The following discussion is an archived debate of the proposed deletion of the article below. Please do not modify it. Subsequent comments should be made on the appropriate discussion page (such as the article's talk page or in a deletion review). No further edits should be made to this page.

The result was no consensus. (other than to cleanup) CitiCat 21:48, 16 September 2007 (UTC)[reply]

Great Walk Networking[edit]

Great Walk Networking (edit | talk | history | protect | delete | links | watch | logs | views) – (View log)

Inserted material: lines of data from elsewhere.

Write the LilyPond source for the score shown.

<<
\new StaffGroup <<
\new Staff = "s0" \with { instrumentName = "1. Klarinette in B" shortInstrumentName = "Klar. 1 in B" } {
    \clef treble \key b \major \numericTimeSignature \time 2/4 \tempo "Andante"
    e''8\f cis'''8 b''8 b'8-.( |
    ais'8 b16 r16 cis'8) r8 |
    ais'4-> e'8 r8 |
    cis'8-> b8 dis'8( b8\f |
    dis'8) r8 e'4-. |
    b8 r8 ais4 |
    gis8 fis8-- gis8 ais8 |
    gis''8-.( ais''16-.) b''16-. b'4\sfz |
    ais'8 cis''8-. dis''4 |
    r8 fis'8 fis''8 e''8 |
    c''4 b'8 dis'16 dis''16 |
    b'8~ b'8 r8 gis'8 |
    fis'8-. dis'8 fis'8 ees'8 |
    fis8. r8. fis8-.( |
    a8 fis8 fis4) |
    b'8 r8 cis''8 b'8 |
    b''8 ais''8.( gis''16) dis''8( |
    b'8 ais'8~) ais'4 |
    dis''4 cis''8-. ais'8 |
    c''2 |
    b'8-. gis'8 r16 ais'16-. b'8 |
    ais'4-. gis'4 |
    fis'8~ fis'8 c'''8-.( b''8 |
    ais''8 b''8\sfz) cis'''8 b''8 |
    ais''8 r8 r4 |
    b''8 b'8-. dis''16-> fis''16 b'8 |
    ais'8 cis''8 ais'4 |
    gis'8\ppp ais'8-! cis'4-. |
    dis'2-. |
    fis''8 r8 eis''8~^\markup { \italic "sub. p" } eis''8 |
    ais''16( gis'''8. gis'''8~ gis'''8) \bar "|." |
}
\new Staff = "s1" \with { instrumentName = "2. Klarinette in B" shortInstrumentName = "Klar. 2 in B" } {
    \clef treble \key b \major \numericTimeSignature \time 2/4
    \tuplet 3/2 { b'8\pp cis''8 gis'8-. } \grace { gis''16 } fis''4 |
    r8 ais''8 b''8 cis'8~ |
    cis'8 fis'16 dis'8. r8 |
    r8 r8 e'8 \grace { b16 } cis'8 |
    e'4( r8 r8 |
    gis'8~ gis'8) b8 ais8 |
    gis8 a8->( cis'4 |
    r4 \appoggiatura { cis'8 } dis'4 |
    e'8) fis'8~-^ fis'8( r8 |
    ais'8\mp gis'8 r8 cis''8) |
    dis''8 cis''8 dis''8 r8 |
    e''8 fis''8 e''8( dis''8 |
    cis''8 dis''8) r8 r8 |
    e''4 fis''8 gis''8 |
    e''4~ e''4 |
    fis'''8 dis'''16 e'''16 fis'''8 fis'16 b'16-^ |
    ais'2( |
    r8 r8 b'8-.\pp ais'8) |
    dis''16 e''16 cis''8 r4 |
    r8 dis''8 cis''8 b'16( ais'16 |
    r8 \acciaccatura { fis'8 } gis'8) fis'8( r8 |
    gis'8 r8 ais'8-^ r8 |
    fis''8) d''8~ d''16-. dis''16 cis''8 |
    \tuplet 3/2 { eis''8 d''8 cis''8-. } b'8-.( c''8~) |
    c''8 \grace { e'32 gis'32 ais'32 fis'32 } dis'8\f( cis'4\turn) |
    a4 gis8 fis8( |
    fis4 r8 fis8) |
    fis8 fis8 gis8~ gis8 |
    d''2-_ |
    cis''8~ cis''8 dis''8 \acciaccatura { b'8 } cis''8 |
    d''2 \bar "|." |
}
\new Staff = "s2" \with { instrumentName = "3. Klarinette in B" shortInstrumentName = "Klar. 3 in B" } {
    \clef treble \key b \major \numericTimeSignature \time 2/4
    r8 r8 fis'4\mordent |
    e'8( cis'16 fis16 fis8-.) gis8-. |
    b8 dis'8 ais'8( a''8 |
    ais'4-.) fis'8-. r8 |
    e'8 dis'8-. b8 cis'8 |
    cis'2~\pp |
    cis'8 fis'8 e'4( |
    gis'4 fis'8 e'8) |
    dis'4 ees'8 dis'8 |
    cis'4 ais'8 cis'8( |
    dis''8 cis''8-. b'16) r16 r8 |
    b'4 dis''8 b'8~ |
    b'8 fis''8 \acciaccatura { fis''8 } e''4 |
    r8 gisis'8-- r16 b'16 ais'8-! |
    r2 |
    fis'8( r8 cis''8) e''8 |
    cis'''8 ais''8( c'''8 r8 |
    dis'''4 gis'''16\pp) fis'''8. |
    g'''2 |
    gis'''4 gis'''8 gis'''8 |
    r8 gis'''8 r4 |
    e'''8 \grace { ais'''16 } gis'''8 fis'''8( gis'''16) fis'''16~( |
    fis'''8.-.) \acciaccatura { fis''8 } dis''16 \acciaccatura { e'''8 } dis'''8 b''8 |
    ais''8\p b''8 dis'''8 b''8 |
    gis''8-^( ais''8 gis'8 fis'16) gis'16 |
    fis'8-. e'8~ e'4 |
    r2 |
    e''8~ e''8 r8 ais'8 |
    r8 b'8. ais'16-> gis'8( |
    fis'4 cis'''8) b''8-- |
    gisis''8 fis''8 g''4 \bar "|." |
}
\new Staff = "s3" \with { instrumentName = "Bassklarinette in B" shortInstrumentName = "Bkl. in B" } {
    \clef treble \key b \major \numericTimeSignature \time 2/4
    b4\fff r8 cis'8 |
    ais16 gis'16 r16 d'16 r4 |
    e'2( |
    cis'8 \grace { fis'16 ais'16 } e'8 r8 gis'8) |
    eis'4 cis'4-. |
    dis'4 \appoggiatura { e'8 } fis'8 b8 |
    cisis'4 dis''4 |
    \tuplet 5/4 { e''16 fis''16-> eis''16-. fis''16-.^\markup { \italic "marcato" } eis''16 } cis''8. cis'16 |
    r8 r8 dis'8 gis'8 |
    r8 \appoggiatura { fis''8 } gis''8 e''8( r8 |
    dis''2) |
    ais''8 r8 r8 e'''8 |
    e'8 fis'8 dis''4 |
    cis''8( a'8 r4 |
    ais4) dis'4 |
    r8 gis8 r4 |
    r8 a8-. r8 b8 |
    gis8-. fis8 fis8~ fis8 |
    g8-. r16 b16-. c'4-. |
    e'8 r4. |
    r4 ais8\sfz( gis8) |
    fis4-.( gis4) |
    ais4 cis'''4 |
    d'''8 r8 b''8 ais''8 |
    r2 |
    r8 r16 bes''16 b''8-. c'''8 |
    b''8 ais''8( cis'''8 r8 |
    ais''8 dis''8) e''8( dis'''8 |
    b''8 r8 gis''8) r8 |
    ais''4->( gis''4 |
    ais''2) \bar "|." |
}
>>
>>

This is the 3rd nomination. There was a mix up with the first nomination. It was nomination for COI but withdrawn, so I nominated with the 2nd AFD. But then the first was changed nomination for notibility, so the 2nd AFD was correctly closed as AFD's too quickly. The last keep discussion the concensus was basically that notibility would be established, but the article was too new. None of claimed notability that resulted in the keep was ever added the article, it is now months later and it is time to delete it.

My main reason for nominating are: WP:COI and Notibility.
Notibility: The article shows no sources for anything in it, instead it just lists some references at the end. The article has just 3 sources for reference. None of which establish notibility in any way. The first one talks about an ideal of the club, it has nothing to do with the club itself, the club is in no way mentioned in the reference. The second reference is legal bill in the house sittings, the club gets a passing mention as one of many many clubs that were talked with by the government on establishment of the borders of the national park and its walking track. Hundreds of clubs are mentioned in the document. No notability is asserted here. The 3rd reference merely a link to the Australia Buisness register, just because the buiness exists doesn't mean its notable.
In the further reading section we seen a lot of links. Many have nothing to do with great networking but just to do with saving the forest etc. The books about great networking in the library are required by law as the documents for the non profit organisation, every organization has them in WA. No notibility here at all.

The 'media' section is merely a mention of their own document, which they had made themselves and has not been shown on any stations of notable audience.

Clearly this article completely fails WP:ORG "is notable if it has been the subject of coverage in secondary sources. Such sources must be reliable, and independent of the subject. The depth of coverage of the subject by the source must be considered. If the depth of coverage is not substantial, then multiple independent sources should be cited to establish notability."

As for the conflict of interest, it should be obvious that several of the authors of the page are admitted members of the club. Most of the document is unsourced (indeed as I have said above the reference mention NOTHING that is in the article). One of the editors is User:Greatwalk who created the page himself and has continually added content with no sources what so ever. The main reason for the COI is that the article makes alot of claims and gives the impression it is responsible for alot of the major walks - when it is not, they are walks involving many groups.

After over 6 months of not providing any decent sources nor establishing notibility, I think it is time it gets deleted. I urge only independant people to examine the page and club, so as to avoid what happened last time, when all the great walk members came to support the club with huge statements and no hard proof of any sources or notibility. Dacium 02:39, 8 September 2007 (UTC)[reply]

Summary of nomination - Does not meet notability standards, and has a WP:COI. Recommend deletion. Hersfold (t/a/c) 16:45, 8 September 2007 (UTC)[reply]
I don't have any problem with their being an article for Great Walk Network, but it needs to be stubified. The problem is there is a huge amount of information in the document that is completely without any sources what so ever that practially all content needs to be deleted. From the sources available one could merely just say they are some registered conservation based association. The rest of it could be completely made up.--Dacium 07:21, 15 September 2007 (UTC)[reply]
The information in the 1998 article alone, together with the sort of uncontroversial basic information which can be sourced from primary, would be enough to provide a lot of the details. Will be interesting to see what the 1988 papers say. Note that essentially you are not arguing deletion, but cleanup, and this would have been much better achieved with the appropriate tags. Orderinchaos 07:25, 15 September 2007 (UTC)[reply]


The above discussion is preserved as an archive of the debate. Please do not modify it. Subsequent comments should be made on the appropriate discussion page (such as the article's talk page or in a deletion review). No further edits should be made to this page.